- [Extracted text]:
╭──

Lars Marius Garshol wrote:
>
> * Lars Marius Garshol
> |
> | A linguistic dictionary told me[1] that segments are any kind of
> | speech fragment. Is that correct?
>
> * Peter T. Daniels
> |
> | No. "Any kind of speech fragment" might refer to "utterance," perhaps,
> | but a segment is a minimal speech fragment, a component of a syllable,
> | viz., a consonant or vowel or etc.
>
> This sure is difficult. Minimal in the sense that they are atomic?
> Wouldn't that mean that segments are letters, period? Can syllables be
> segments, for example? It would seem that they cannot, since syllables
> are not atomic.

In the etymological sense, "indivisible"?

In a supposedly ideal alphabet, letters correspond to segments.

> | "Phonemes" are artifacts of theory and analysis. "Segments" are the
> | things that get analyzed.
>
> That I didn't understand. How can anyone claim that the term "segment"
> is independent of theory?

If linguistics were an axiomatic system, perhaps "segment" would be
stipulated. But it isn't, so it doesn't matter.

> * Lars Marius Garshol
> |
> | Features of pronunciation are so small they can't be independently
> | articulated, and if the characters of a script have graphic elements
> | that correlate with such tiny features of pronunciation they are
> | featural. Right?
>
> * Peter T. Daniels
> |
> | It's not the smallness, it's the simultaneity. [b], for instance, has
> | features including [+ voice], [+ labial], [- continuant],
>
> Aha! So I can't pronounce a feature on its own simply because a
> feature is just an aspect of a sound, and not an entire sound. So if
> "voice" is a feature it may not be too short to be pronounced, but I'd
> need to combine it with other features in order to have something to
> pronounce at all? So I can't pronounce "voice" on its own, I need to
> have voice + labial, voice + alveolar, or voice + velar to be able to
> pronounce something with voice?
>
> | or however you choose to define your features.
>
> Oh. So there isn't a closed set of features? There are different
> theories proposing different sets of features?

╰──

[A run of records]
╭──

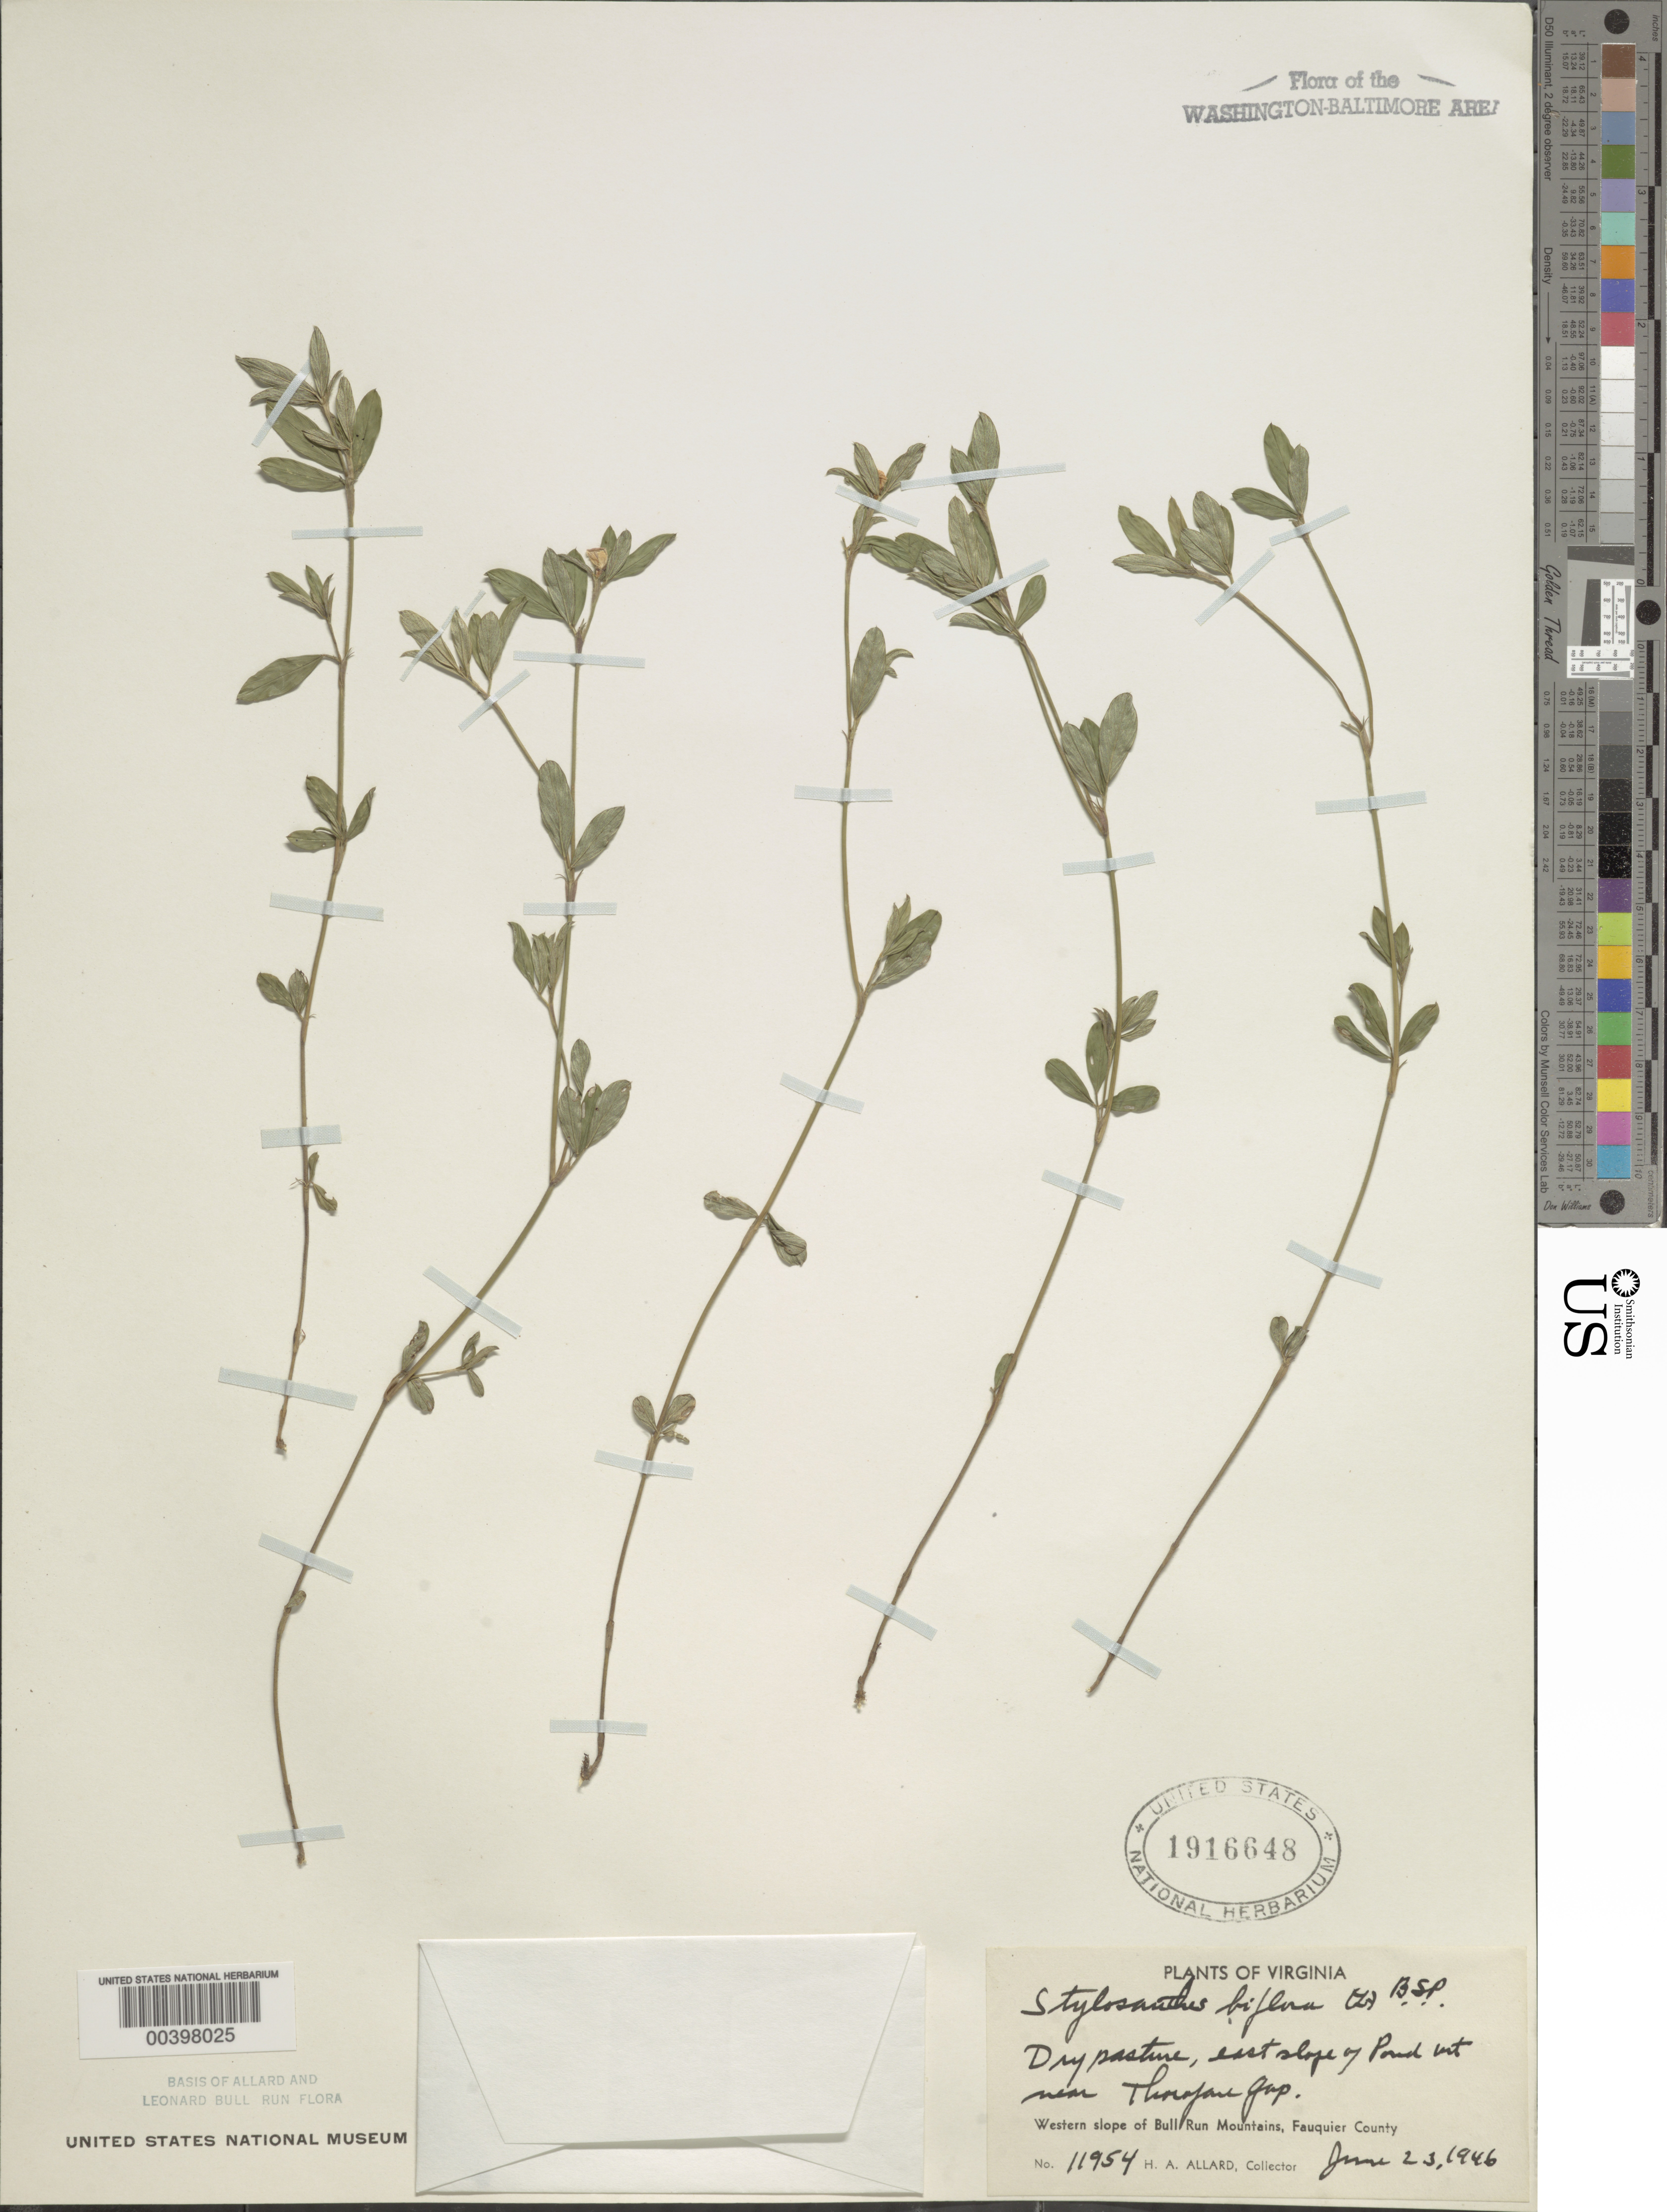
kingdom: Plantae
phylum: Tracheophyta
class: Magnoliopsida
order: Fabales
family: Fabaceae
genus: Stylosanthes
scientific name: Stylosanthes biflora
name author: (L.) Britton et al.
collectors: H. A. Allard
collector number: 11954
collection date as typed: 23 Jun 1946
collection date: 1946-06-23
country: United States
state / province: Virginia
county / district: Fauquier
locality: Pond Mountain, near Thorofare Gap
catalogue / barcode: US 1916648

╰──

- [The exercise]:
Carry the thread on segments and phonetic features forward from the point where it stops.

- [The output]:
Binary features are preferred over multivalued features, so you're going
to see combinations of [± dorsal] and [± coronal] for place of
articulation. Do you want to call different ways of describing things
different "theories"? Ok.

> | In "boon," for instance, [+ voice] continues throughout the word,
> | while other features go on and off.
>
> Right. Are features always properties of phonemes, meaning that a
> phoneme can be fully and uniquely characterized by its features?
> So {[+ voice], [+ labial], [- continuant]} == 'b', for example?

One approach that uses binary features simply dispenses with the notion
"phoneme," so you can't say features are properties of phonemes.

> Let me ask one test question to see if I understand this: is the the
> tall/deep distinction in Shavian featural?

Mr. Read seems not to have been terribly familiar with phonetics. Most
of the tall/deep rotations correspond to voicing, but then he spoils it
by pairing l and r, m and n.

The reflection pairing p and f, b and v might have been featural, but he
fails to apply it to the other stop/fricative pairs.

So even as an attempt at a featural system, it's a failure.

And the vowel inventory is ludicrous!

(Of course, Shaw wasn't interested in a phonetic alphabet per se; he
wanted to impose RP on all the stupid people who spoke non-RP dialects
all over Britain (or maybe just England, or maybe the world). His
"socialism" was at best opportunistic -- he was interested in épater-ing
the bourgeoisie, not in improving the lot of the poor.)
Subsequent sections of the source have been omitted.